— Exercise material —
— Start —

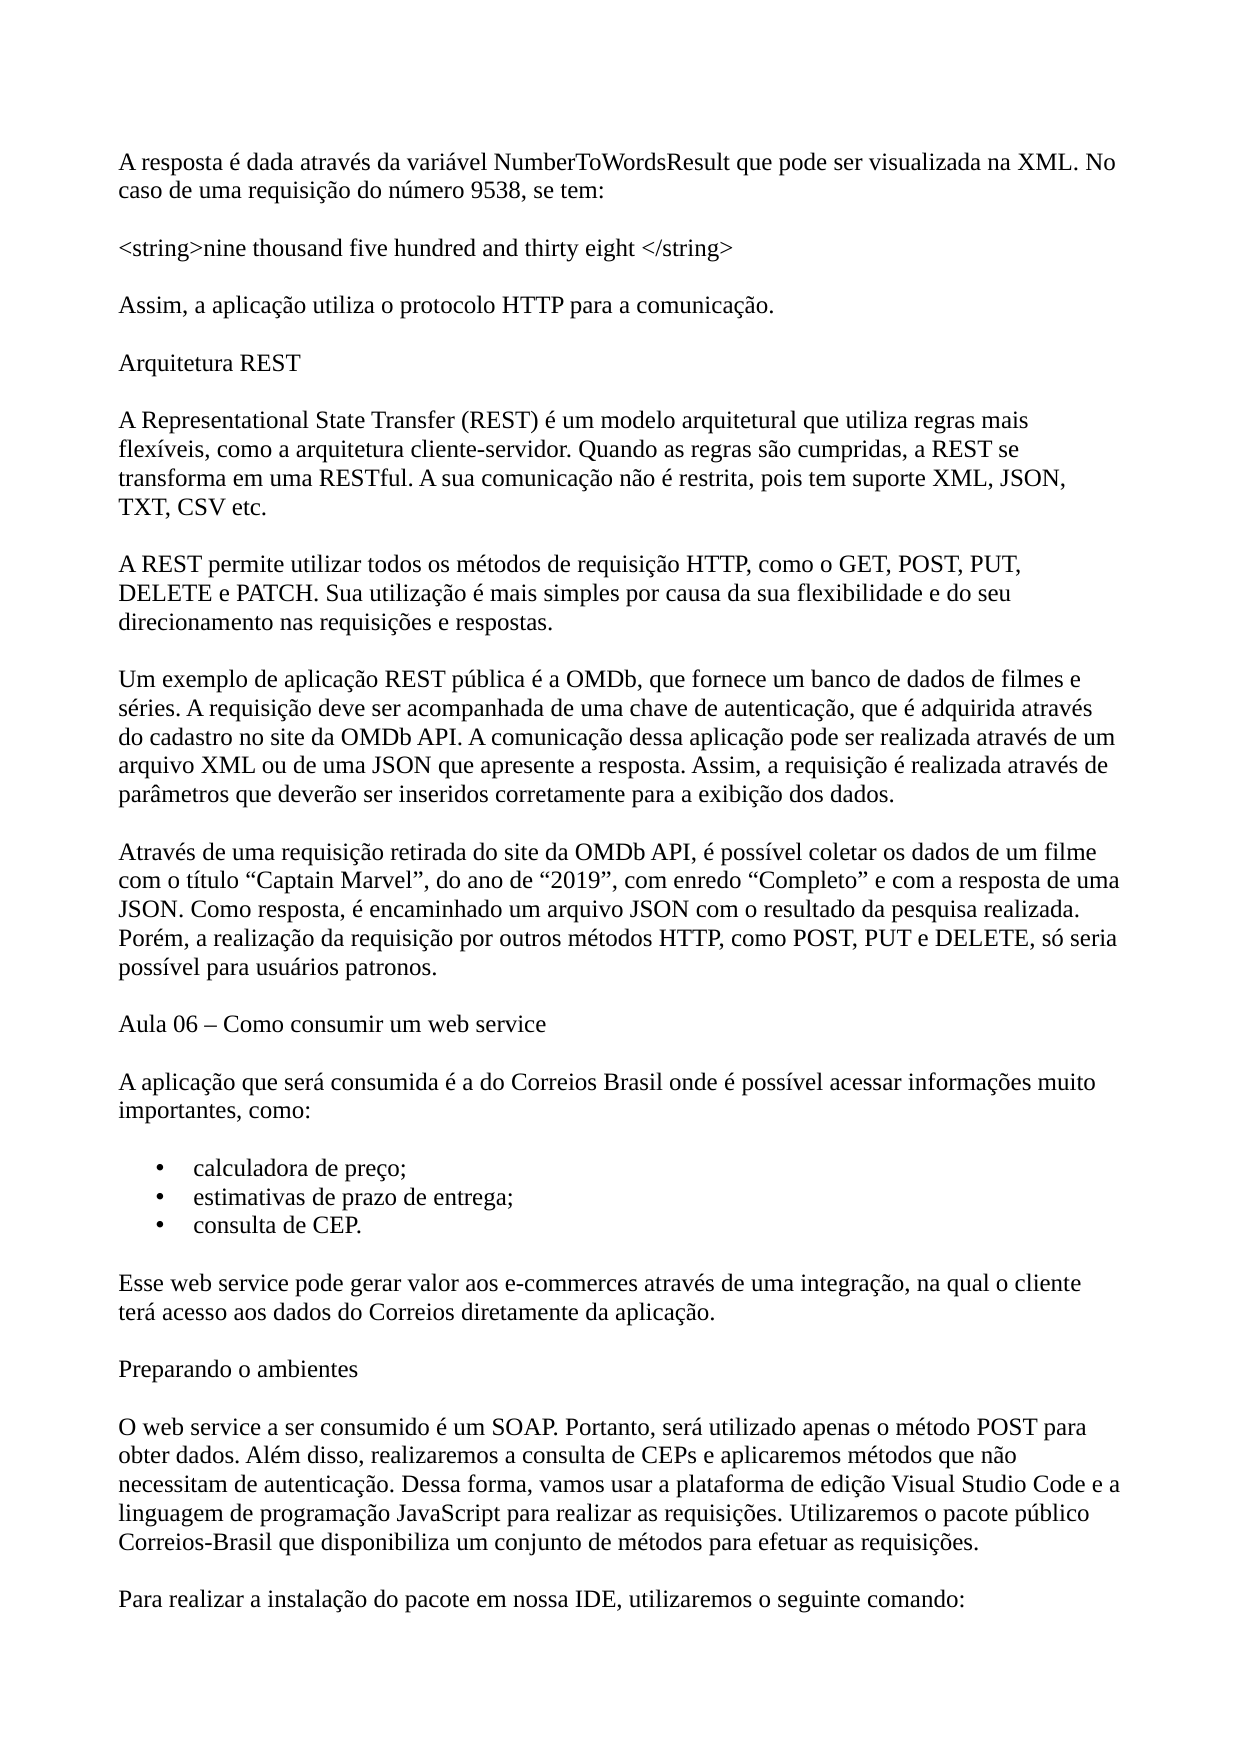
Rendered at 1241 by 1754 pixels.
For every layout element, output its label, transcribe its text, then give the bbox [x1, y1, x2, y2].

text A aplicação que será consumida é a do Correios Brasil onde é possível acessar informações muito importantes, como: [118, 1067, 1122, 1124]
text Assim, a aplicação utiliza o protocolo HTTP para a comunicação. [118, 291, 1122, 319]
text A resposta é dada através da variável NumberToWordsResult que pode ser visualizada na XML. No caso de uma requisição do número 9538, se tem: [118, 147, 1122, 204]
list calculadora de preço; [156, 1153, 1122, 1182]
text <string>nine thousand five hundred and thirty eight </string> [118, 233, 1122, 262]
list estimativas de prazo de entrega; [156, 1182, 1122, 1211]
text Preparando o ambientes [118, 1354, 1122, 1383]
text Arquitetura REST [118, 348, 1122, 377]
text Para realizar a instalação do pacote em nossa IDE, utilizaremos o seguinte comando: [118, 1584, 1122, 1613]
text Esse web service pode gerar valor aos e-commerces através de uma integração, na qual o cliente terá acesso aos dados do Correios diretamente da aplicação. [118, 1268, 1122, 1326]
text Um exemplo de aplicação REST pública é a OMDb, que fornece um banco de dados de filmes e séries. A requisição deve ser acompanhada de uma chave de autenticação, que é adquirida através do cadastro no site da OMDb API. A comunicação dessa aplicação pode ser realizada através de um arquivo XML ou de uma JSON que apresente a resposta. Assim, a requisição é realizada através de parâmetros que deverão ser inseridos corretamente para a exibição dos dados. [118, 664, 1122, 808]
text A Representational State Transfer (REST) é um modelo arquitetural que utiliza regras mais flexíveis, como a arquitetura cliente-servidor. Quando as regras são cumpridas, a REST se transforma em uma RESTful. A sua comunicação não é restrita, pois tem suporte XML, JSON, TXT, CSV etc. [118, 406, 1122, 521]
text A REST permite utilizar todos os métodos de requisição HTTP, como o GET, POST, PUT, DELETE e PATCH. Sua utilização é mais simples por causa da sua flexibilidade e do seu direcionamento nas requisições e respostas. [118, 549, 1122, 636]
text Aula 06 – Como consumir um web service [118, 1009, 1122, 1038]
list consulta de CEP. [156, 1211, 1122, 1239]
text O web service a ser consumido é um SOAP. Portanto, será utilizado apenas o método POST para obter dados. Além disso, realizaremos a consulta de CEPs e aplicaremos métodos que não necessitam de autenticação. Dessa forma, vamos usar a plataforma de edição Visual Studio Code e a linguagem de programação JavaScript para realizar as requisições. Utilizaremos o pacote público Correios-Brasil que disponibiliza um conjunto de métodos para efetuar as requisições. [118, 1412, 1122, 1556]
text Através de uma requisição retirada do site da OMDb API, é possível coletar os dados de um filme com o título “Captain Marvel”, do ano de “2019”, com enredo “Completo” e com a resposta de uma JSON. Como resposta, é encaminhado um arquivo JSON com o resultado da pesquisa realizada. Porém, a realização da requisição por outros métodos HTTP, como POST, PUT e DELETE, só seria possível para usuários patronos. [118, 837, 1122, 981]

— End —
— Start —

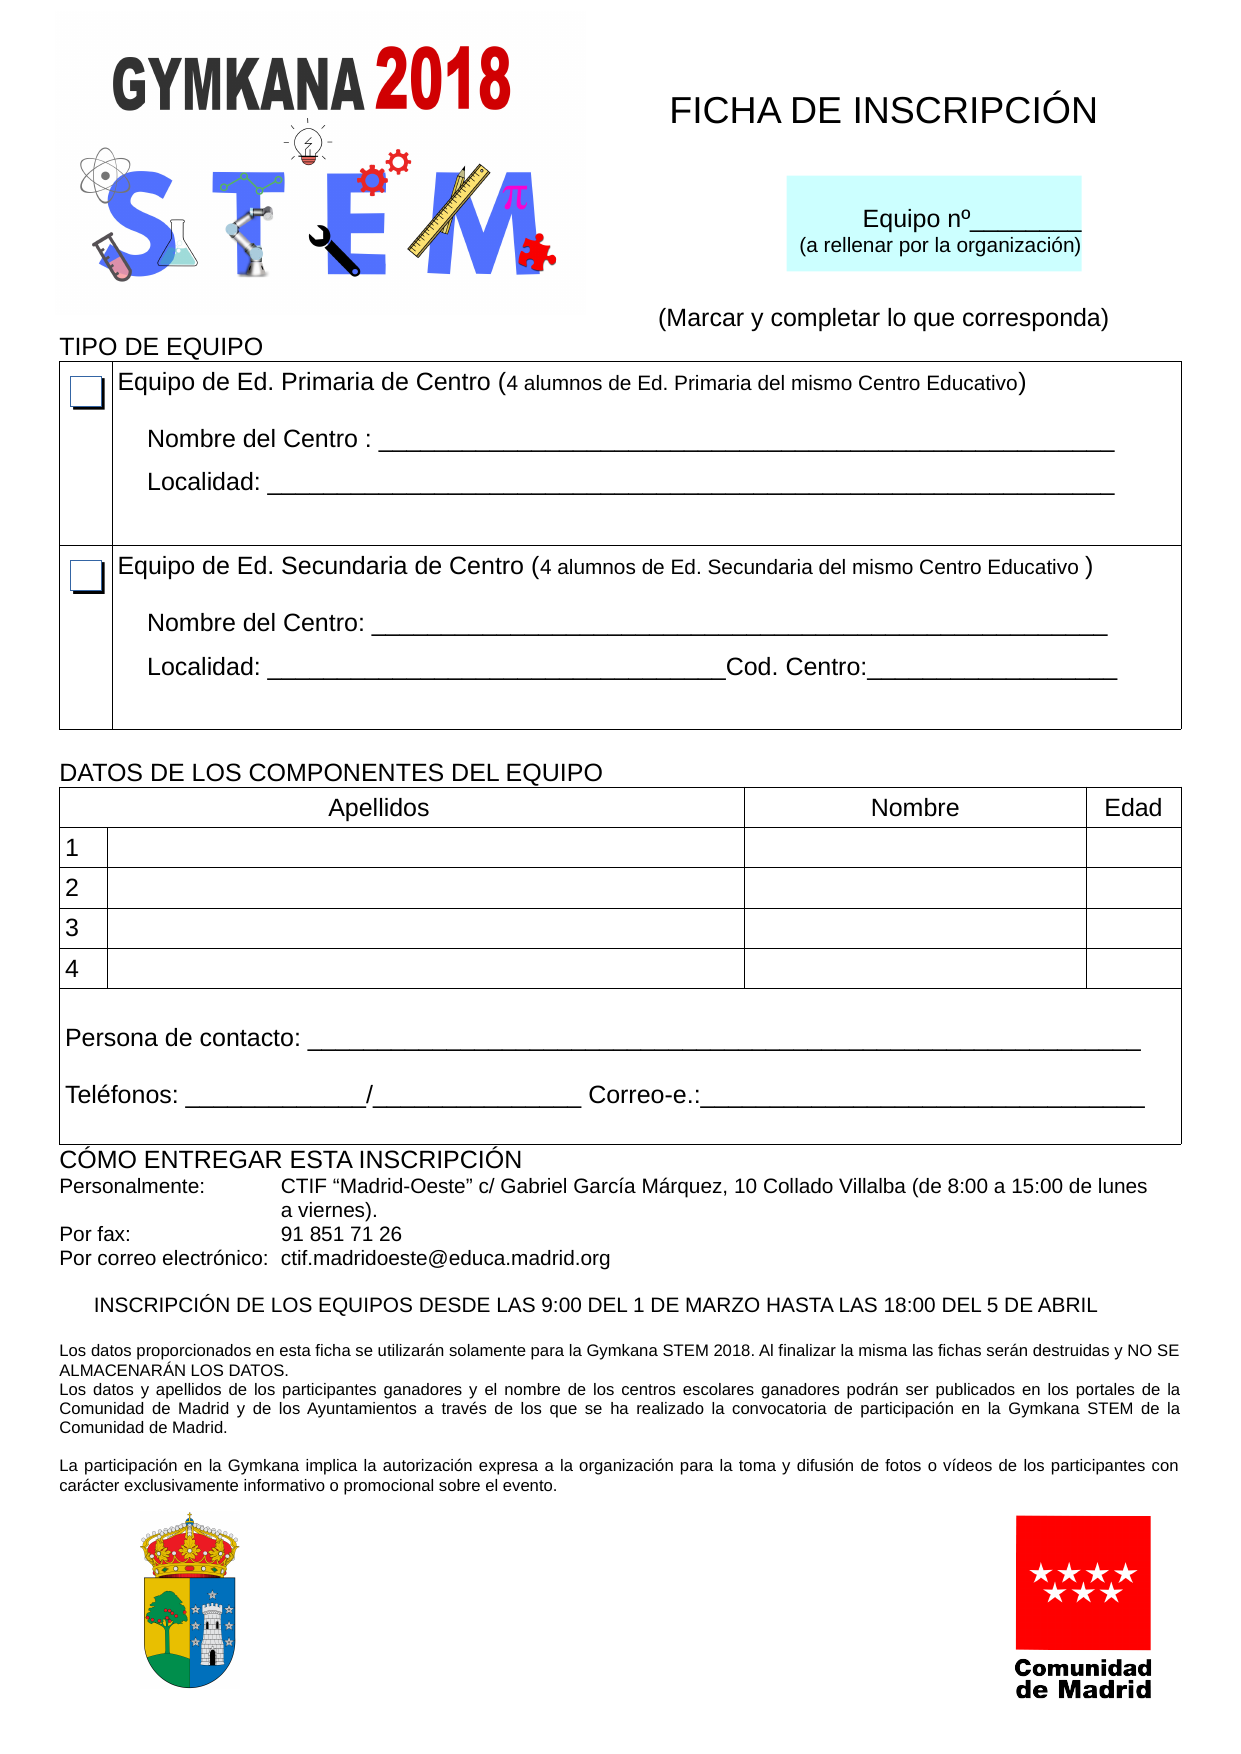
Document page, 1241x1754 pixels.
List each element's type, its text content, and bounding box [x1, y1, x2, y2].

— End —
— Start —

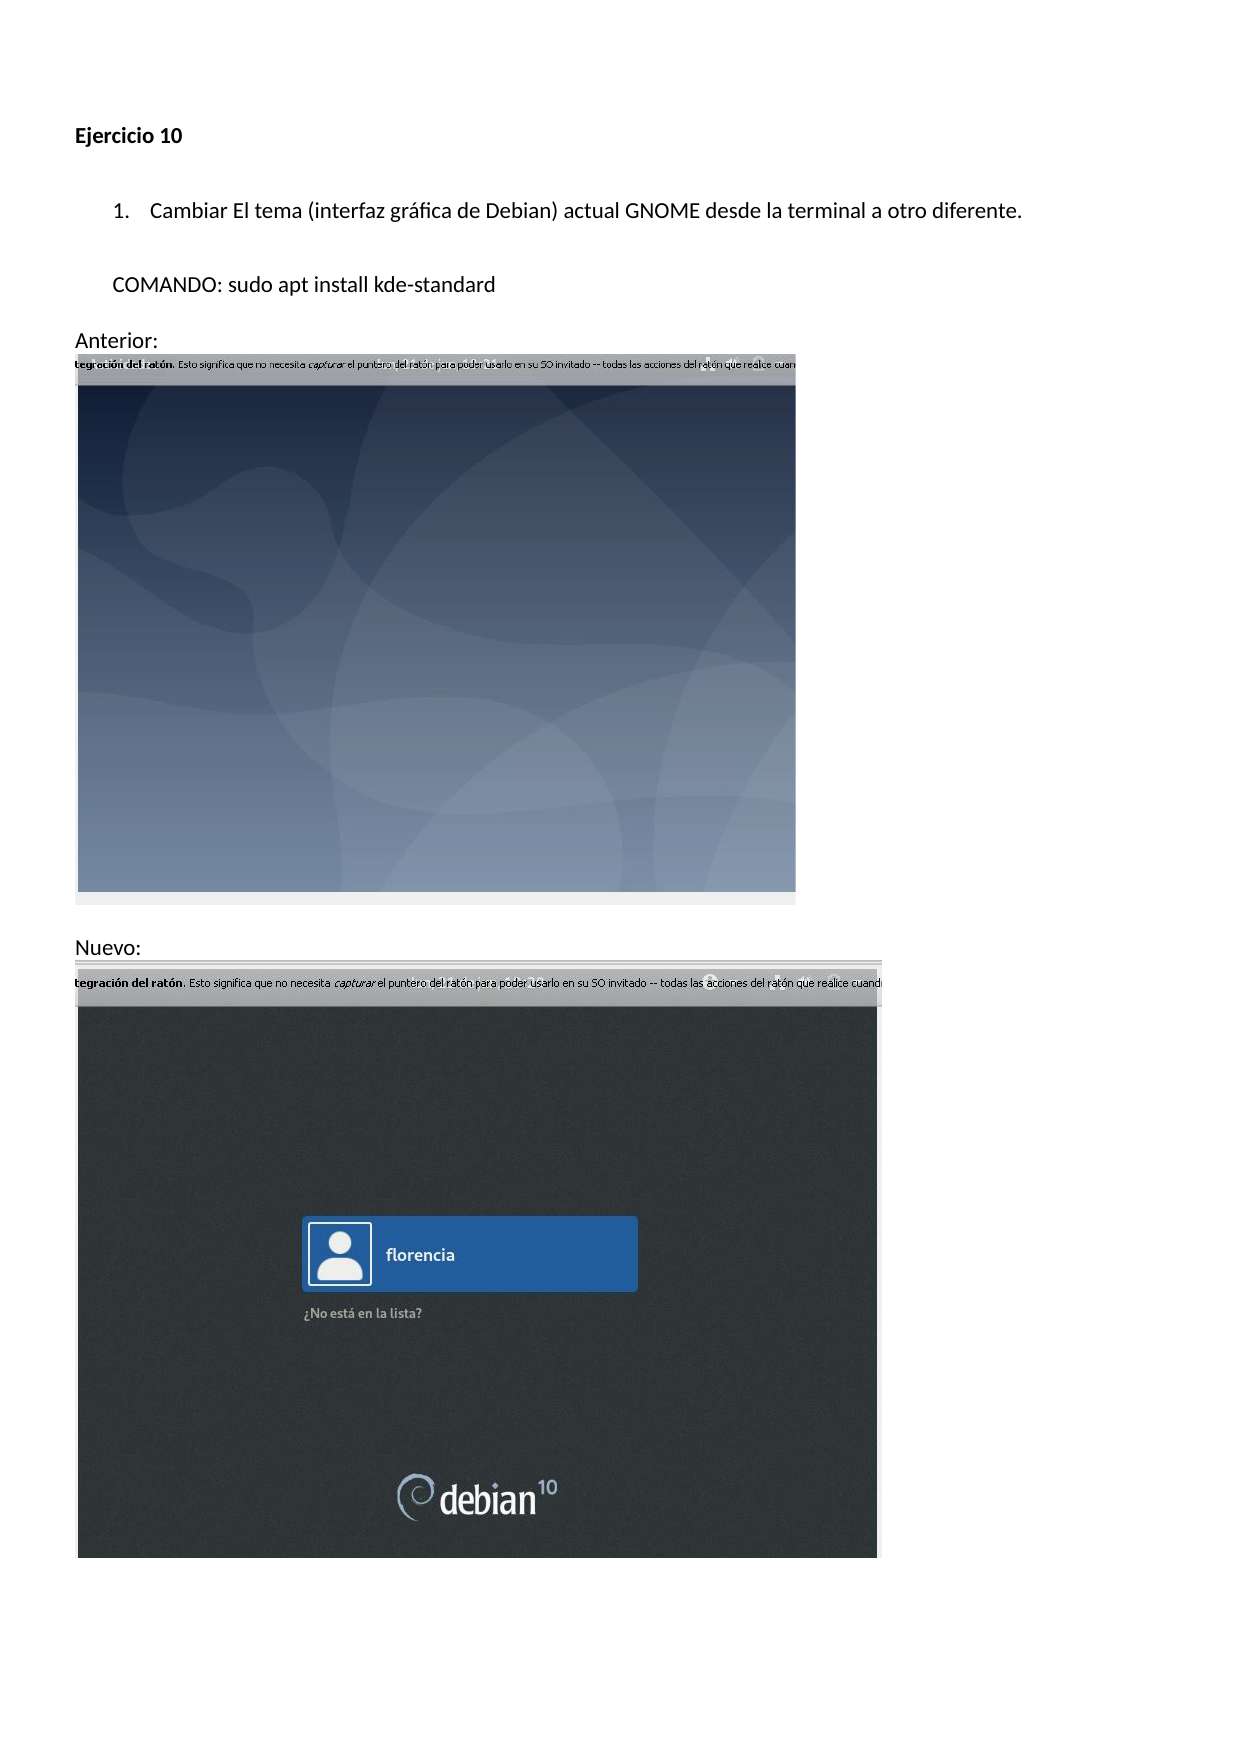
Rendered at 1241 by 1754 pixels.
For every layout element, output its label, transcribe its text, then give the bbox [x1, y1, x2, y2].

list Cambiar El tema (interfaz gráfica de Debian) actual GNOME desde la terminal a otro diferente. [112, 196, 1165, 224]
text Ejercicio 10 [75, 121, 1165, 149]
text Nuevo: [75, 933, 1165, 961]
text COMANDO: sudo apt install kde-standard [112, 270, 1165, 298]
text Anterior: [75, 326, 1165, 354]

— End —

— Task description —
Can you print, unchanged and with nothing else, the lines starting with the one containing "Document page, 1241x1754 pixels." and going on through the one containing "List each element's"?

— Output for this task —
Document page, 1241x1754 pixels.
List each element's type, its text content, and bounding box [x1, y1, x2, y2].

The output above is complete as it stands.